*** Opening of Records for the task ***
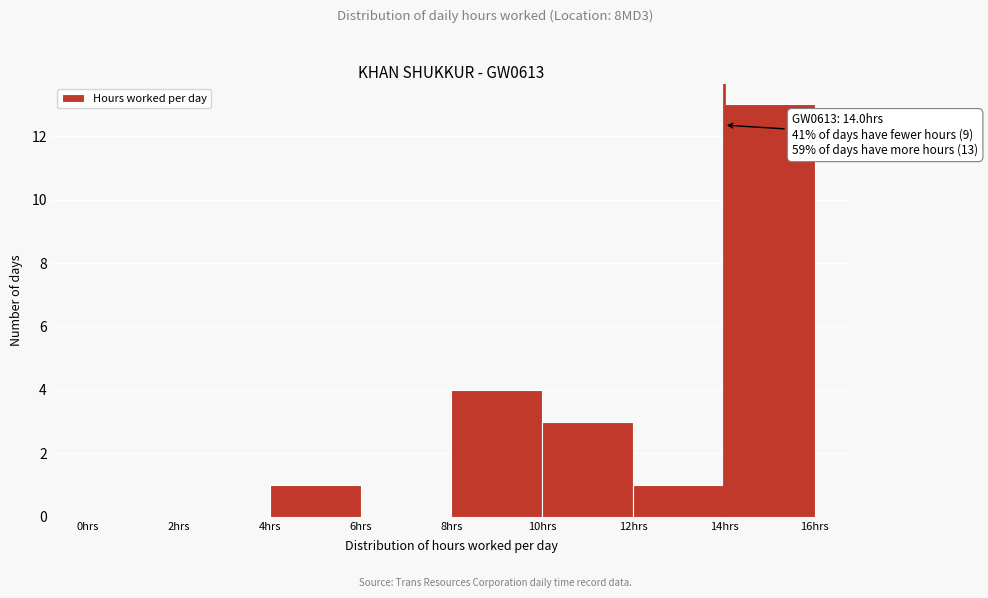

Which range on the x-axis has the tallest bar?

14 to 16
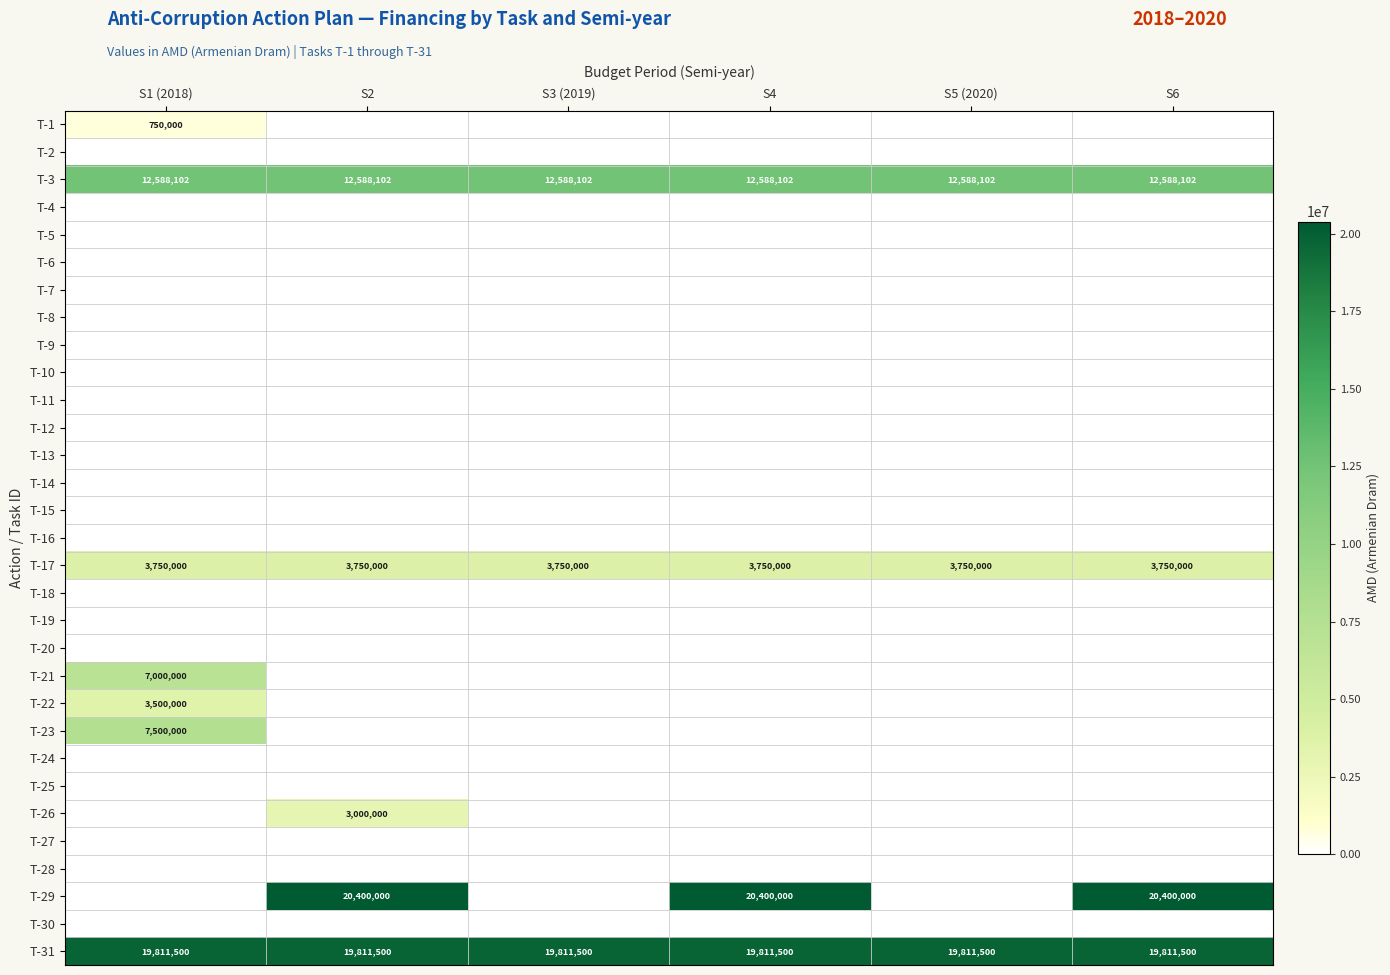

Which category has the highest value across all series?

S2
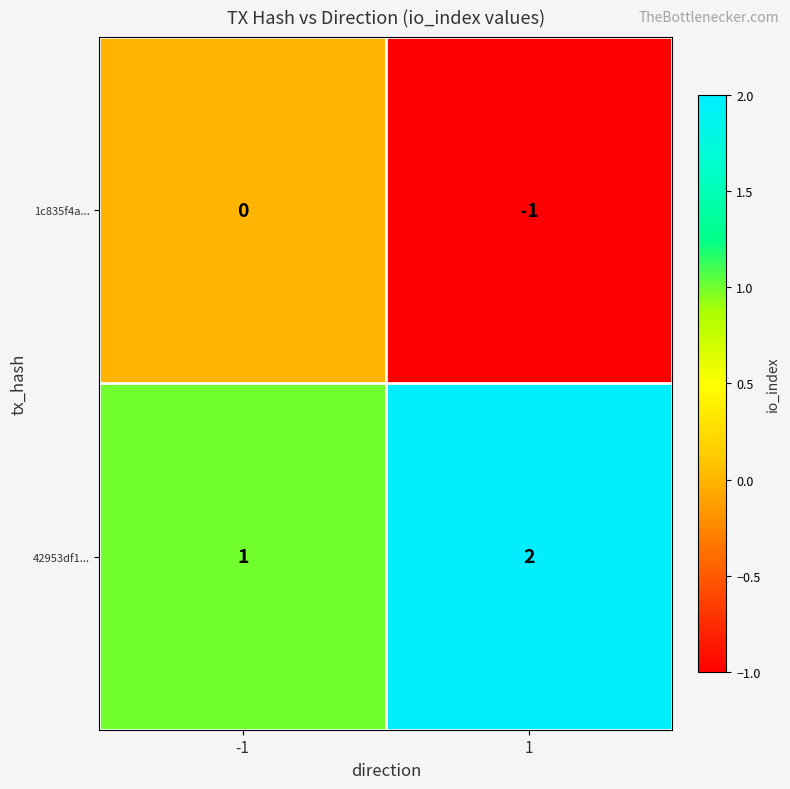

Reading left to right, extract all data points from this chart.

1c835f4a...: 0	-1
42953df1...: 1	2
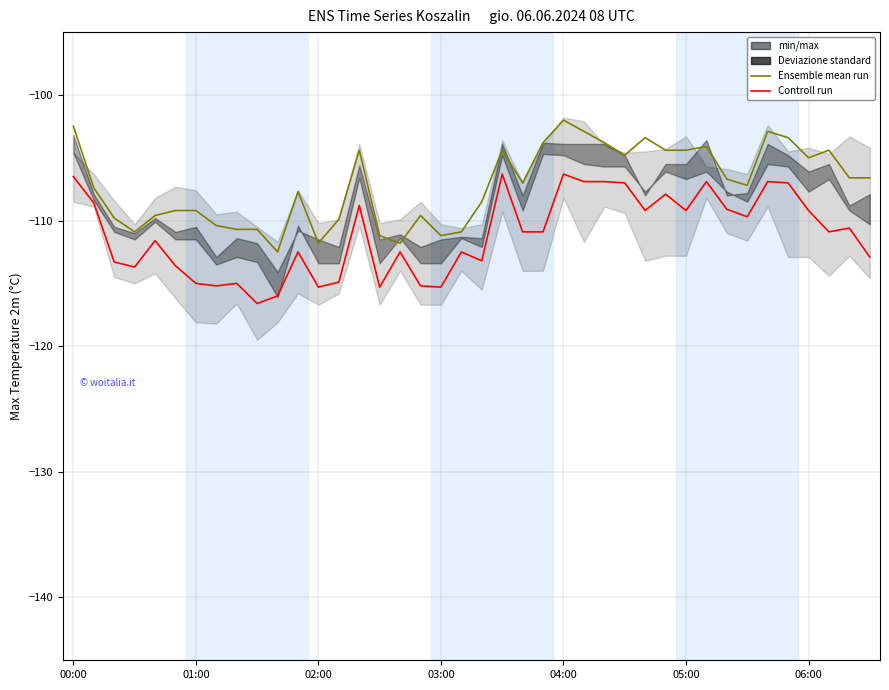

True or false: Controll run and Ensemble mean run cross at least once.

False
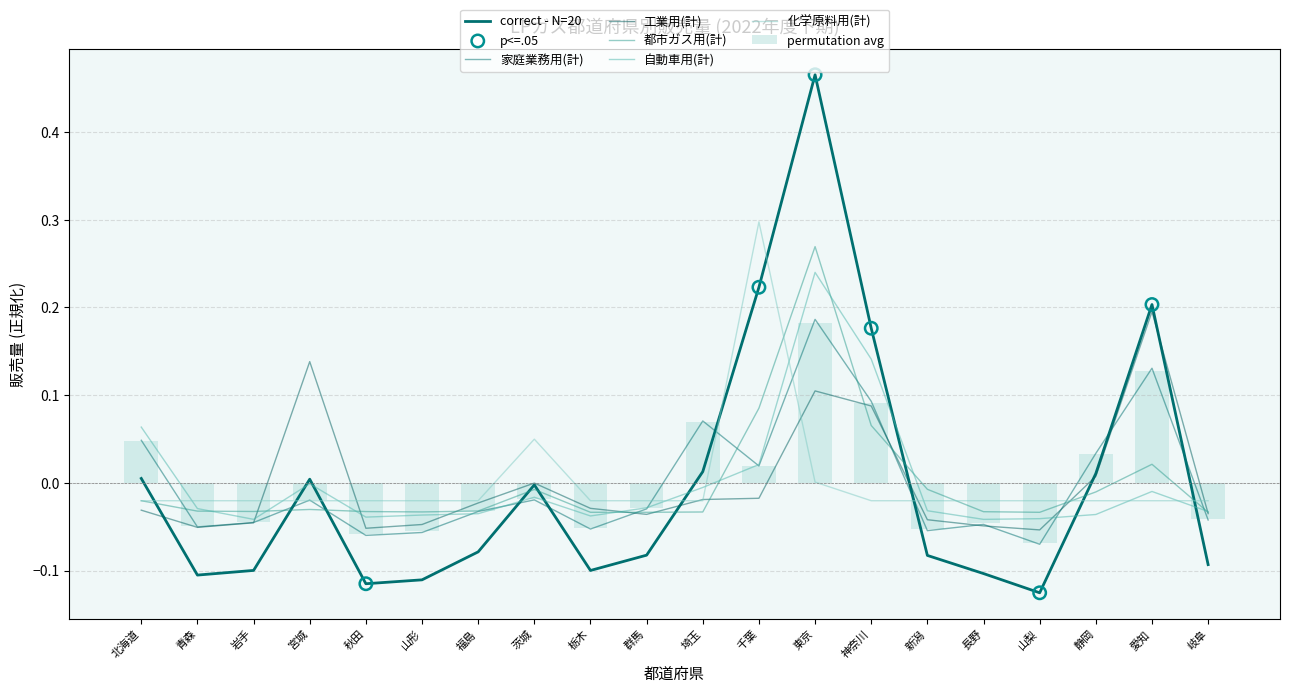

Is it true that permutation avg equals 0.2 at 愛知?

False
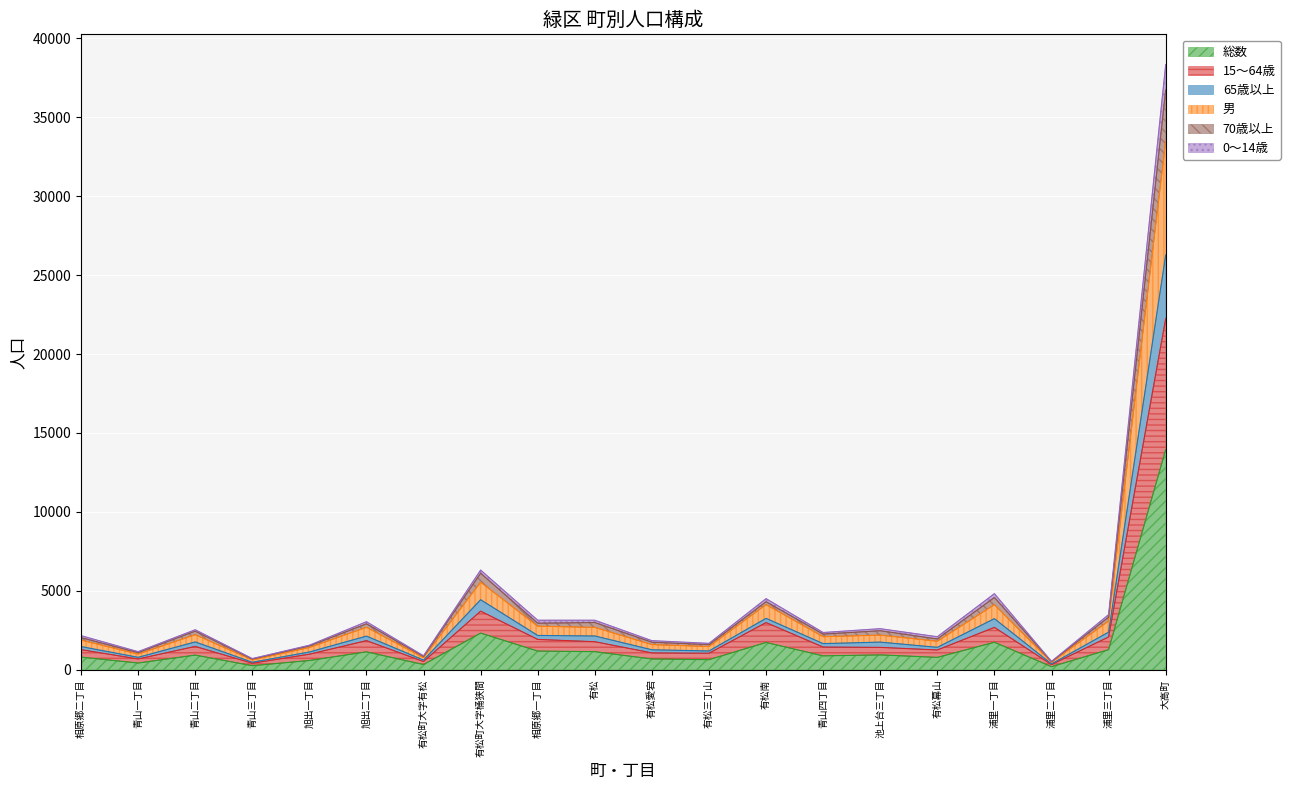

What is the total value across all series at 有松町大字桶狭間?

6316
*** Close of Records for the task ***
• _What is being asked_: Repeat the items word for word, starting at the line that contains "Reading left to" and continuing through the end of the items. Leave the pictures out.

• _The answer_:
Reading left to right, extract all data points from this chart.

1c835f4a...: 0	-1
42953df1...: 1	2

True or false: Controll run and Ensemble mean run cross at least once.

False

Is it true that permutation avg equals 0.2 at 愛知?

False

What is the total value across all series at 有松町大字桶狭間?

6316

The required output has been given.